- Brine: 1 cup SAXA Cooking Salt to 2 litres of water
- 500g cucumbers
- 2 teaspoons dill seeds
- 875ml Wild’s Ezy-Sauce
- To make brine, dissolve salt in boiling water before leaving to cool and then straining.
- Prick cucumber skins all over so that they thoroughly absorb brine & Wild’s Ezy-Sauce. Place cucumbers in a mixing bowl and cover with brine. Ensure cucumbers are fully covered with brine. You can place a weighted plate on top of the vegetables to ensure that they remain submerged in the brine. Set aside for 3 days, and then drain well.

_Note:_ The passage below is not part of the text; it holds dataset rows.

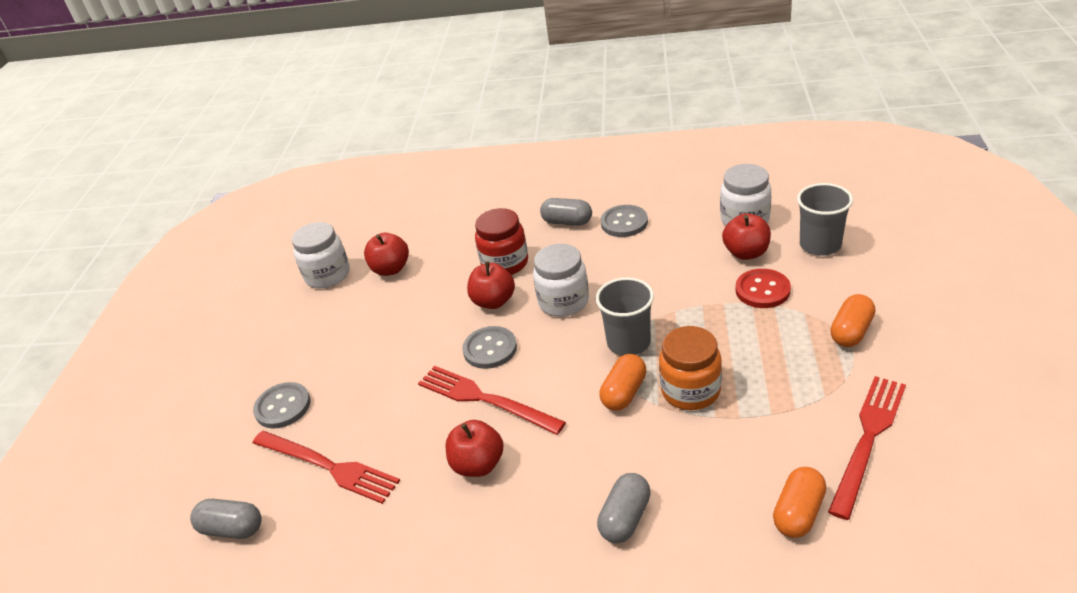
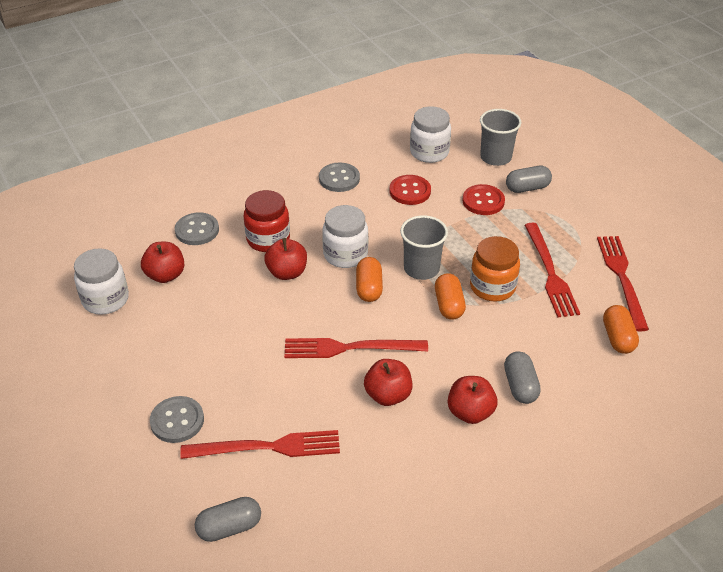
camera: 40 degrees left, 5 degrees up
grey button [462,326,517,369] -> grey button moved to [175,212,219,245]
grey capsule [540,198,592,226] -> grey capsule moved to [506,166,552,193]
red apple [722,213,771,260] -> red apple moved to [448,376,497,424]
orange capsule [830,294,875,347] -> orange capsule moved to [356,257,383,302]
none -> red button [389,175,431,205]
none -> red fork [525,223,580,317]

- Pack cucumbers into pickling jars. Heat Wild’s Ezy-Sauce until hot, and pour over the jarred cucumbers. Cover tightly and leave for 24 hours.
- Strain off Wild’s Ezy-Sauce, before bringing to the boil and pouring over the cucumbers again. Repeat this process until the cucumbers are vibrant green in colour.
- The cucumbers should be completely covered in Wild’s Ezy-Sauce, so it maybe necessary to add more when refilling. Add dill seeds to the jars before sealing. Cover, seal and label.
Note: Cucumbers can vary greatly in size. Large cucumbers should be sliced length ways into appropriately sized pieces for pickling jars.